▸ SOURCE DOCUMENT
Home / Humour / I think my Apple is cooked, and worse

I think my Apple is cooked, and worse

Like many of you, I’m an Apple user in some form.  In my case, my telephone as well as a mini iPad.

The iPhone5S (must upgrade to 6!) is an essential in my life.

“Who’s the actress who starred in that film?”  IMDB app on my iPhone.

“How long has Switzerland been called Switzerland, and what was it called before?” Wikipedia on my iPhone.

“Which terminal is our flight from today?” Google on my iPhone.

“What hotel are we staying at?” Calendar on my iPhone.

Maybe you’re all the same, and the mobile smartphone has become embedded into our lives as an extra brain function called search and memory.

As well as all that it takes photos, videos, plays music, takes payments, provides you with your bank balance and even makes telephone calls!

What a dramatic transformation of our lives in just ten years (or some might say 75 or more).

Even so, there are still downsides to this technology.

Like the sudden disappearance of an app or the never-ending issue of batteries running out after six hours (how many chargers do you carry with you?).

IPhone battery

Nevertheless the advantages overcome the disadvantages, which is why I’ll switch to Apple Pay even after the disaster that occurred this weekend.

What disaster?

The upgrade to iOS8.

Like most good Apple users, when the company releases a new operating system, I immediately upgrade.

That’s why when, last week, Apple sent a note out saying the new iOS8 operating system upgrade was now available, I duly hit the button to accept.

▸ DATASET ENTRIES
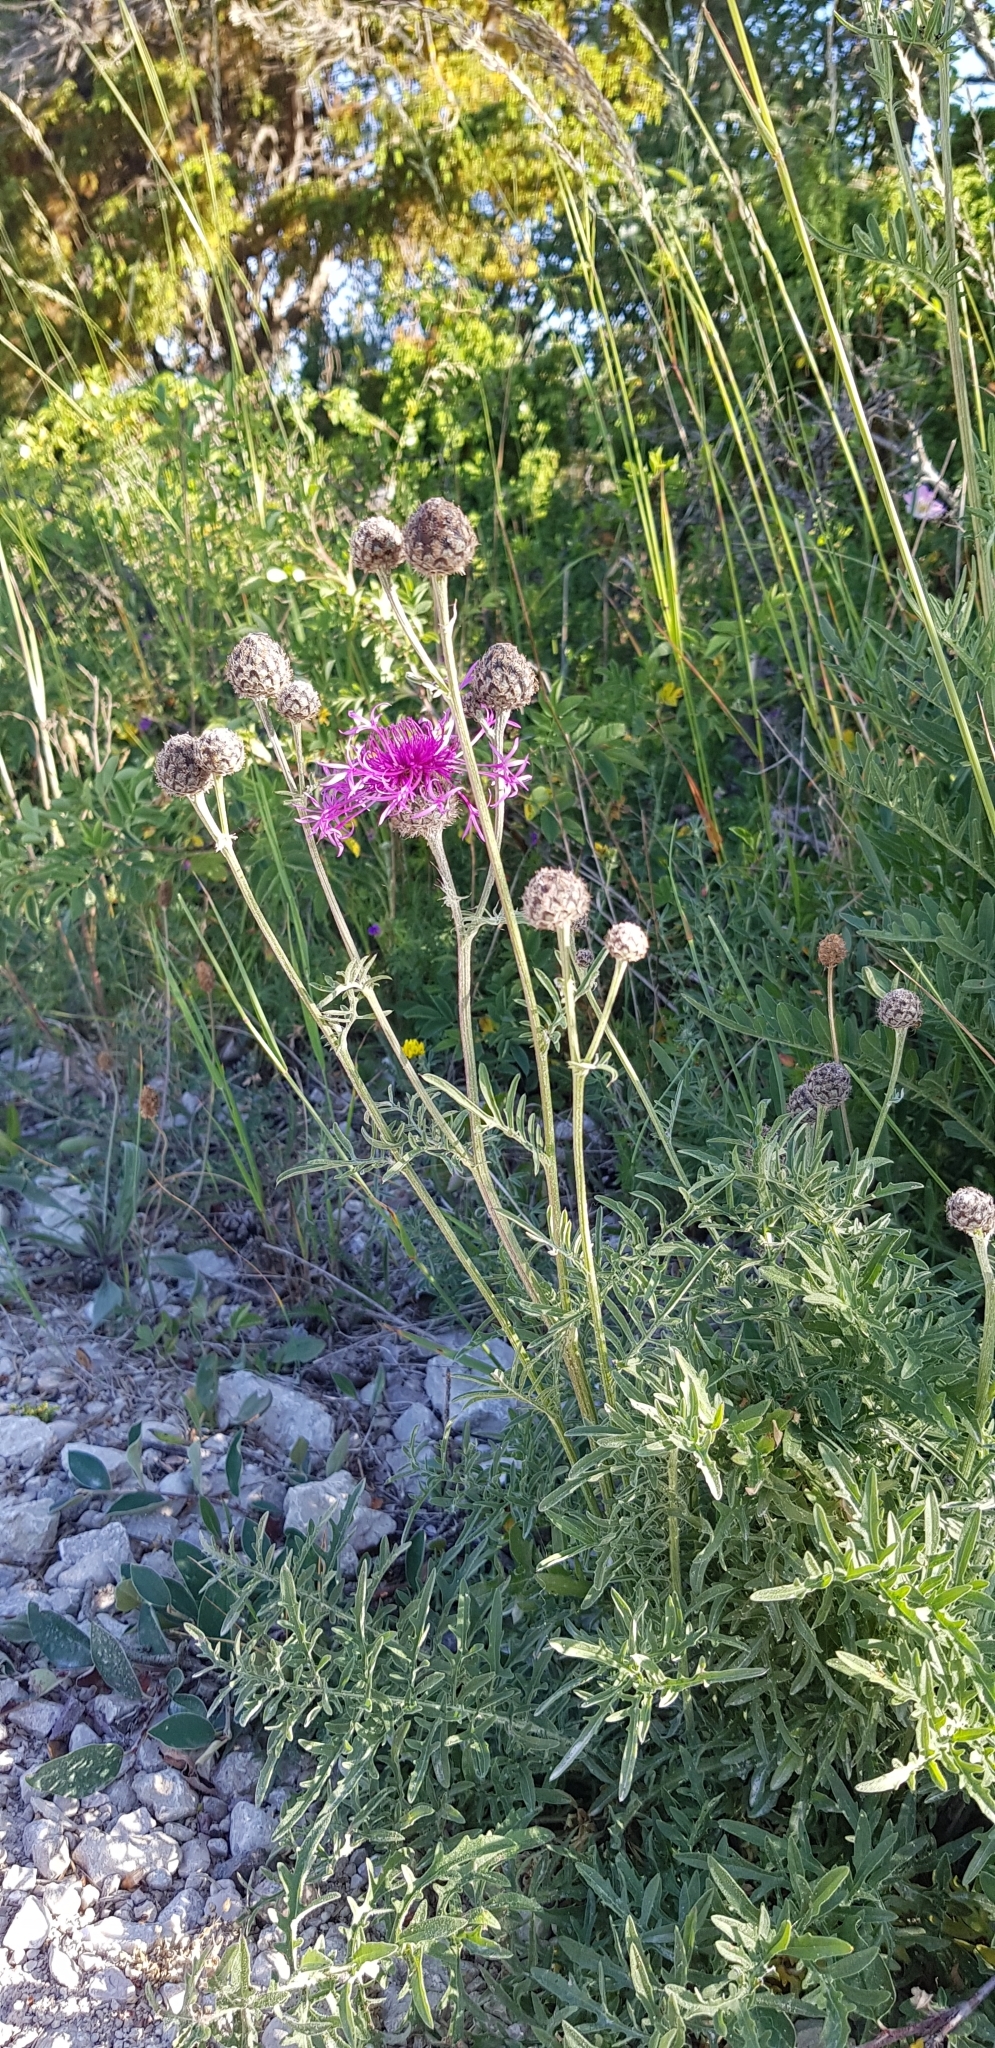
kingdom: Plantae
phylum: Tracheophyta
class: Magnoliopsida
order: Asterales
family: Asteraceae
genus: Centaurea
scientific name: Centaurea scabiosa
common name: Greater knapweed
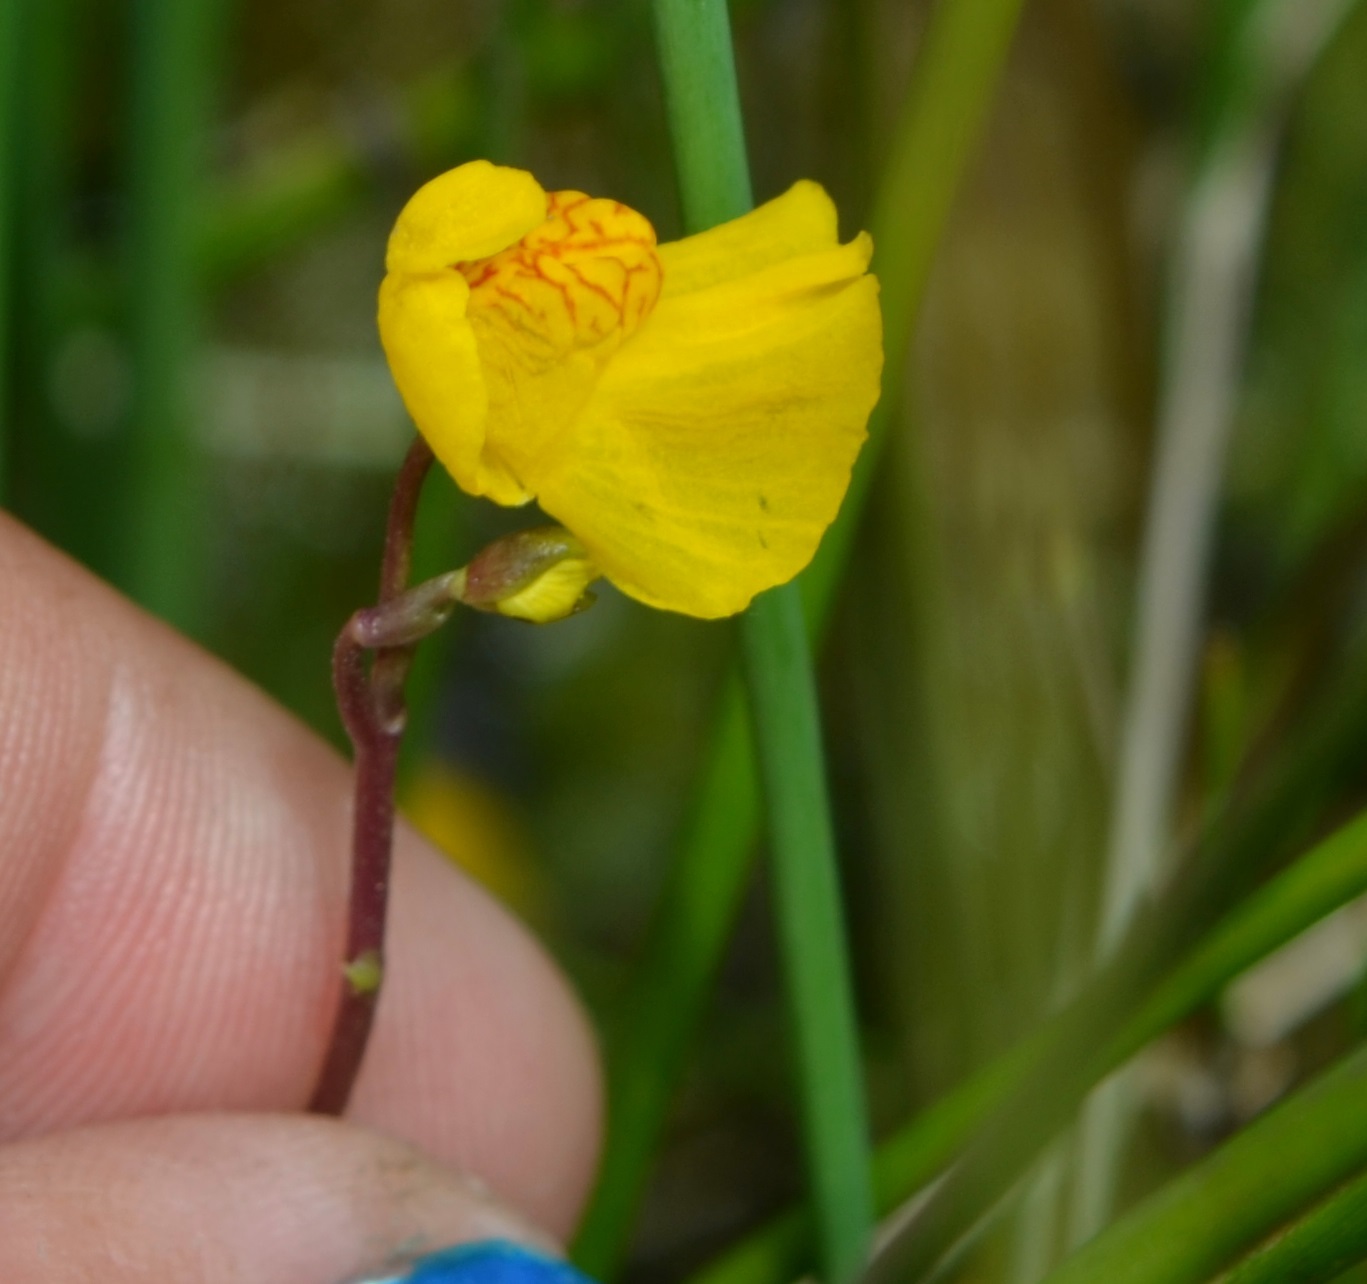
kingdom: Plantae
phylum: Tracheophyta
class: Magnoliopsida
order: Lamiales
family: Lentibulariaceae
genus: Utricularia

▸ TASKS
A. Sum up the post about the iOS8 upgrade in two sentences.
B. Reproduce the post about the iOS8 upgrade from "Nevertheless the advantages" up to and including "What disaster?".

▸ SOLUTIONS TO THE PROBLEMS
A. The writer relies on an iPhone to look up films, facts, flights and hotels, and sees the smartphone as an extra brain for search and memory, though it has downsides such as vanishing apps and batteries that run out after six hours. Even so, the writer thinks the advantages win out and plans to switch to Apple Pay, despite a weekend disaster: the iOS8 upgrade, which the writer accepted as soon as Apple announced it last week.

B.
Nevertheless the advantages overcome the disadvantages, which is why I’ll switch to Apple Pay even after the disaster that occurred this weekend.

What disaster?